As Pope Benedict points out, the parables are often viewed quite differently if you, for example, substitute ‘Ultra devout conservative Catholic’ for Pharisee and ‘homosexual pedophile’ for Publican. The problem, says Benedict, is that we no longer see ‘Pharisee’ as something that we, ourselves, aspire to be. That is why he likes the parable of the Prodigal Son in Luke (which he says should be referred to as a parable of two sons). We cannot see ourselves as a nasty Pharisee, but we still would like to see ourselves as a dutiful son, who is admonished for the same sort of thinking as the Pharisee.

It is, of course, human nature to presume ourselves to be at the perfect fulcrum of correctness. As George Carlin noted, everyone who drives faster than us is ‘reckless’, everyone slower is an ‘idiot’. But we should try to keep that aspect of ourselves in mind.

For example, Stephen frequently uses the phrase ‘Cafeteria Catholic’ as a group separate from himself. But look at his post on the possible assignment of Kmiec as ambassador to the Holy See. Stephen quotes a tiny fragment from a Doctrinal Note from Rome to justify the elevation of Abortion to special, singular importance.

But if we look at the proceeding paragraph in the same document, it expressly rejects this type of thinking.

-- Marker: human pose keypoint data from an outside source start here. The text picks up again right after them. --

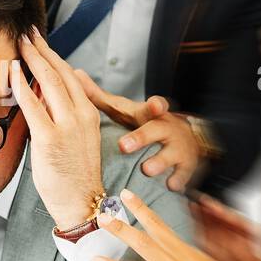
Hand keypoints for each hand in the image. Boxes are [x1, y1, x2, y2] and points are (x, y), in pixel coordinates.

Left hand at [10, 28, 104, 230]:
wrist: (81, 202)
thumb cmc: (74, 174)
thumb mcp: (75, 137)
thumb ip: (62, 113)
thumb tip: (44, 91)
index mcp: (88, 113)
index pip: (70, 75)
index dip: (54, 55)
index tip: (40, 40)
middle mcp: (81, 115)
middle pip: (60, 72)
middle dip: (42, 49)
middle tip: (27, 33)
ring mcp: (67, 126)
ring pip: (49, 82)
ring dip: (32, 59)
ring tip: (20, 43)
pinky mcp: (50, 139)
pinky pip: (33, 105)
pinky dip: (21, 85)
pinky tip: (12, 71)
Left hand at [74, 70, 199, 191]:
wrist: (185, 140)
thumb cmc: (143, 124)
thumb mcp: (125, 111)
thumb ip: (99, 97)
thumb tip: (75, 74)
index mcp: (148, 115)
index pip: (150, 107)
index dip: (154, 105)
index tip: (155, 104)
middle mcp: (165, 130)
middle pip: (155, 130)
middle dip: (142, 137)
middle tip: (123, 146)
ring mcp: (177, 149)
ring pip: (170, 155)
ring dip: (158, 162)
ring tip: (146, 169)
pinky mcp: (185, 168)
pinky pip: (182, 176)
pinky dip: (177, 181)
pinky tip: (171, 186)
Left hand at [92, 188, 260, 260]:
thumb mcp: (204, 260)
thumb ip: (184, 252)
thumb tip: (172, 243)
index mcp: (181, 251)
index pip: (158, 225)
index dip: (141, 209)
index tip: (126, 194)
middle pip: (143, 243)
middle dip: (121, 229)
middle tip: (102, 218)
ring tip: (95, 260)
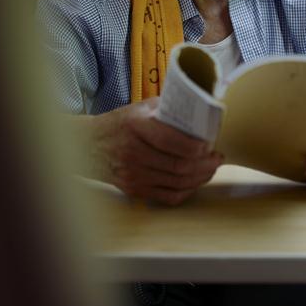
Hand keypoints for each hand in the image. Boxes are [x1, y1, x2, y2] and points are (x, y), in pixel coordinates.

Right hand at [89, 98, 223, 204]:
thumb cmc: (118, 124)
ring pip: (177, 183)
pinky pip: (168, 196)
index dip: (196, 146)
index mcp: (135, 126)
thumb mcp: (138, 108)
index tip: (210, 144)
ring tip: (211, 168)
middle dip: (205, 163)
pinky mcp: (134, 189)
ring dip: (200, 177)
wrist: (87, 146)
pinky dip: (187, 191)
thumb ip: (165, 108)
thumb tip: (198, 108)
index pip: (171, 140)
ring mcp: (133, 174)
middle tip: (217, 157)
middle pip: (178, 165)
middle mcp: (133, 152)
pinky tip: (195, 182)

Further, the very paragraph quoted goes on to list 9 broad issues that are not negotiable in voting.

To justify his opposite interpretation, Stephen proceeds to use a snippet of a never officially released letter from then Cardinal Ratzinger. However, the portion quoted has to do with application of CIC 915, not lay voting. That is discussed in a different portion of the same letter (excluded from Stephen’s link), where the example given is a Catholic licitly voting for a pro-abortion candidate.

Rather he meant to or not, Stephen has essentially cut sentence fragments for Church provided/related documents the way one might assemble a ransom note from a newspaper. Like such a note, he has arrived at a conclussion that is very much at odds with the originals. If that is *not* “cafateria Catholicism”, what is?

This is the problem with trying to translate the us/them mentality of right wing US politics, which is very strongly Evangelical Protestant in its basis to a religion where the last prayer we offer before receiving the Eucharist is one for unity and peace in our borderless Church.